# glass runners question



## hissingsid (Jan 14, 2008)

how many mm do i need to alow for the thickness of the glass runners top and bottom?still awaiting mine and want to order the glass.


----------



## Lotus Nut (Jan 7, 2008)

4mm top runners are about 11mm high bottom ones 7mm high, thickness of the plastic is about 1.5mm, b&q ones can be much thicker so i would fit runners first then measure for glass, best to ask your supplier


----------



## markandwend (Jan 28, 2007)

Lotus Nut said:


> 4mm top runners are about 11mm high bottom ones 7mm high, thickness of the plastic is about 1.5mm, b&q ones can be much thicker so i would fit runners first then measure for glass, best to ask your supplier


Agreed, always fit the runners first then you can measure for the glass so its the right size.


----------



## hissingsid (Jan 14, 2008)

ok,thanks thats good advice.will wait for the runners.whats the norm?fit runners and glass all in one go because i was going to fit bottom runner wait for sealant to dry then do glass and top runner.is there a best way?
cheers


----------



## Lotus Nut (Jan 7, 2008)

I would fit one runner first let sealant set for a few hours (overnight is best) then fit other runner and leave to set again. Just use thin layer of sealant or it will squish out on the edges when you fit runner, remove any sealant before it sets as its a pig to do once setm make sure sealant is fully set before adding glass.


----------



## Fangio (Jun 2, 2007)

I don't see why you'd have to fit the runners in on seperate days?
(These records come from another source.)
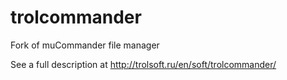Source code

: trolcommander
=============

Fork of muCommander file manager

See a full description at http://trolsoft.ru/en/soft/trolcommander/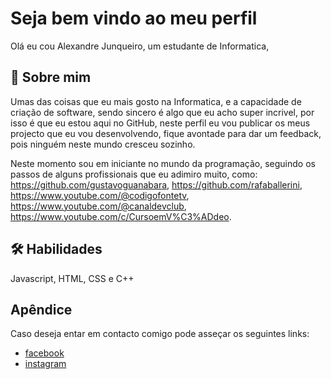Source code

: 
# Seja bem vindo ao meu perfil

Olá eu cou Alexandre Junqueiro, um estudante de Informatica, 


## 🚀 Sobre mim
Umas das coisas que eu mais gosto na Informatica, e a capacidade de criação de software, sendo sincero é algo que eu acho super incrivel, por isso é que eu estou aqui no GitHub, neste perfil eu vou publicar os meus projecto que eu vou desenvolvendo, fique avontade para dar um feedback, pois ninguém neste mundo cresceu sozinho.

Neste momento sou em iniciante no mundo da programação, seguindo os passos de alguns profissionais que eu adimiro muito, como: https://github.com/gustavoguanabara, https://github.com/rafaballerini, https://www.youtube.com/@codigofontetv, https://www.youtube.com/@canaldevclub, https://www.youtube.com/c/CursoemV%C3%ADdeo.


## 🛠 Habilidades
Javascript, HTML, CSS e C++


## Apêndice

Caso deseja entar em contacto comigo pode asseçar os seguintes links:
- [facebook](https://www.facebook.com/profile.php?id=100008443771463)
- [instagram](https://www.instagram.com/alexandre_junqueiro/)

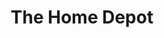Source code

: ---
title: "The Home Depot"
url: /portland/the-home-depot-northwest-science-park-drive/
shop: doityourself
---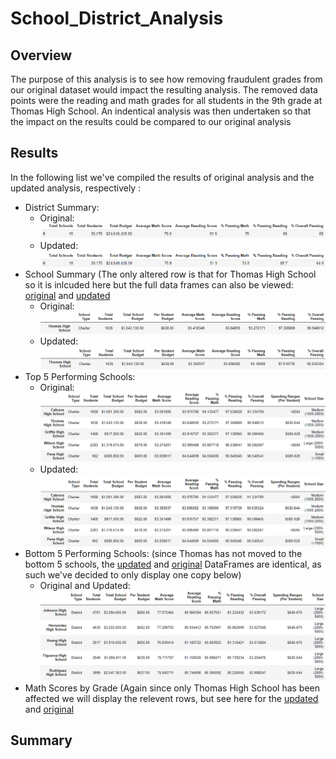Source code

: # School_District_Analysis

## Overview
The purpose of this analysis is to see how removing fraudulent grades from our original dataset would impact the resulting analysis. The removed data points were the reading and math grades for all students in the 9th grade at Thomas High School. An indentical analysis was then undertaken so that the impact on the results could be compared to our original analysis

## Results
In the following list we've compiled the results of original analysis and the updated analysis, respectively :

* District Summary: 
  * Original: ![Original_Summary](./Resources/Orig_District_Summary.png)
  * Updated: ![Updated_Summary](./Resources/Refact_District_Summary.png)
* School Summary (The only altered row is that for Thomas High School so it is inlcuded here but the full data frames can also be viewed: [original](./Resources/Orig_School_Summary.png) and [updated](./Resources/Refact_School_Summary.png)
  * Original: ![Original_Schools](./Resources/Orig_School_Summary_One_Row.png)
  * Updated: ![Updated_Schools](./Resources/Refact_School_Summary_One_Row.png)
* Top 5 Performing Schools:
  * Original: ![Original_Top5](./Resources/Orig_Top_5.png)
  * Updated: ![Updated_Top5](./Resources/Refact_Top_5.png)
* Bottom 5 Performing Schools: (since Thomas has not moved to the bottom 5 schools, the [updated](./Resources/Refact_Bottom_5) and [original](./Resources/Orig_Bottom_5) DataFrames are identical, as such we've decided to only display one copy below)
  * Original and Updated: ![Original_Bottom5](./Resources/Orig_Bottom_5.png)
* Math Scores by Grade (Again since only Thomas High School has been affected we will display the relevent rows, but see here for the [updated](./Resources/Refact_Math_Grades.png) and [original](./Resources/Orig_Math_Grades.png) 
## Summary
Personally I use some G-clamps to hold them in position and do both at once.

Always put runners in first before adding glass!


----------



## hissingsid (Jan 14, 2008)

how does the glass fit in if the runners are affixed first?do you bend the plastic to get them in?

*edit* ok i think the penny has dropped.is this why the top runners are deeper to lift the glass into place?


----------



## 955i (Aug 17, 2007)

hissingsid said:


> *edit* ok i think the penny has dropped.is this why the top runners are deeper to lift the glass into place?


Yup, and if you want a nice tight fit for the glass in the runners, you can get runners from Europe that fit a lot better and stop the glass rattling in the runners : victory:

These guys do them: E.N.T. Terrarientechnik


----------



## hissingsid (Jan 14, 2008)

runners already ordered but thanks for the info.


----------



## lukendaniel (Jan 10, 2007)

when i have had 2 restick runners in before i have used 2 pack glue were u put super glue on then the spray it stick within a couple of seconds and never comes back off again

daniel


----------



## ingy83 (Sep 25, 2007)

lukendaniel said:


> when i have had 2 restick runners in before i have used 2 pack glue were u put super glue on then the spray it stick within a couple of seconds and never comes back off again
> 
> daniel


Thats what ime gona use its called mitrefix.Got loads of it an it sets in seconds as I use a lot of it at work for joints.


----------